The best way to prevent PFPS is to keep your knees healthy and strong by following these tips:


- Warm up before and cool down after any physical activity, especially if it involves a lot of knee bending or impact. This can help to prepare your muscles and joints for the exercise and prevent injury.

- Gradually increase the intensity, frequency, or duration of your physical activity, and avoid sudden changes that may overload your knee. Listen to your body and do not push yourself beyond your limits. If you feel any pain or discomfort, stop and rest.

- Strengthen the muscles of your buttocks and thighs, which help to support and stabilize your knee. You can do exercises such as squats, lunges, bridges, and leg presses, using your own body weight or resistance bands. However, make sure you do them correctly and do not overdo them, as this can cause more harm than good.

- Stretch the muscles of your hamstrings and calves, which can help to improve the flexibility and range of motion of your knee. You can do stretches such as standing hamstring stretch, seated hamstring stretch, standing calf stretch, and seated calf stretch. Hold each stretch for 15 to 30 seconds and repeat 2 to 3 times on each side. Do not bounce or force the stretch, as this can cause injury.

- Maintain a healthy weight, as excess weight can put more pressure and stress on your knee and increase the risk of PFPS. If you are overweight, try to lose some weight by following a balanced diet and a regular exercise routine. However, do not go on extreme diets or exercise programs, as these can be harmful to your health and your knee.

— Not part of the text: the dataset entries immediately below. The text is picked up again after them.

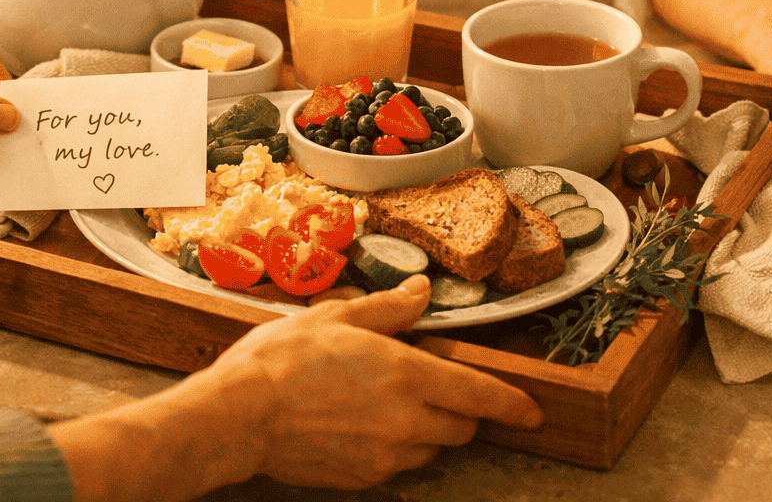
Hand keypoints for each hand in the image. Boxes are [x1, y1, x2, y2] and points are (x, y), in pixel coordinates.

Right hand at [208, 274, 542, 489]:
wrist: (239, 415)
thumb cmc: (281, 360)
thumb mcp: (335, 316)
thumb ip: (388, 309)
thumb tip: (421, 293)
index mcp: (405, 373)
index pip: (480, 395)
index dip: (513, 405)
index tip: (531, 412)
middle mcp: (405, 420)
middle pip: (462, 428)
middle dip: (461, 411)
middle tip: (434, 388)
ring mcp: (385, 455)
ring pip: (432, 450)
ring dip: (427, 431)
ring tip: (388, 405)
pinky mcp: (363, 478)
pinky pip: (397, 466)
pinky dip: (394, 448)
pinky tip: (361, 426)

- Wear appropriate footwear, as this can affect the alignment and function of your knee. Choose shoes that fit well, provide good support and cushioning, and suit your activity and foot type. Avoid wearing shoes that are worn out, too tight, or too loose. You may also benefit from wearing orthotics or insoles that correct any foot problems, such as flat feet or high arches, that may contribute to PFPS.

- Avoid activities that cause or worsen your knee pain, such as running, jumping, or squatting. If you have to do these activities, try to reduce the frequency, intensity, or duration, and use proper techniques and equipment. For example, if you run, choose a soft and even surface, wear good running shoes, and vary your route and speed. If you squat, keep your knees aligned with your toes, do not go too low, and use a chair or a wall for support.


We hope this blog post has helped you to understand more about PFPS and how you can treat and prevent it. Remember, if you have any questions or concerns about your knee pain, or if it does not improve or gets worse, you should consult your doctor or physiotherapist for further advice and treatment. Do not ignore your knee pain, as it may indicate a more serious problem that needs medical attention. Take care of your knees, and they will take care of you!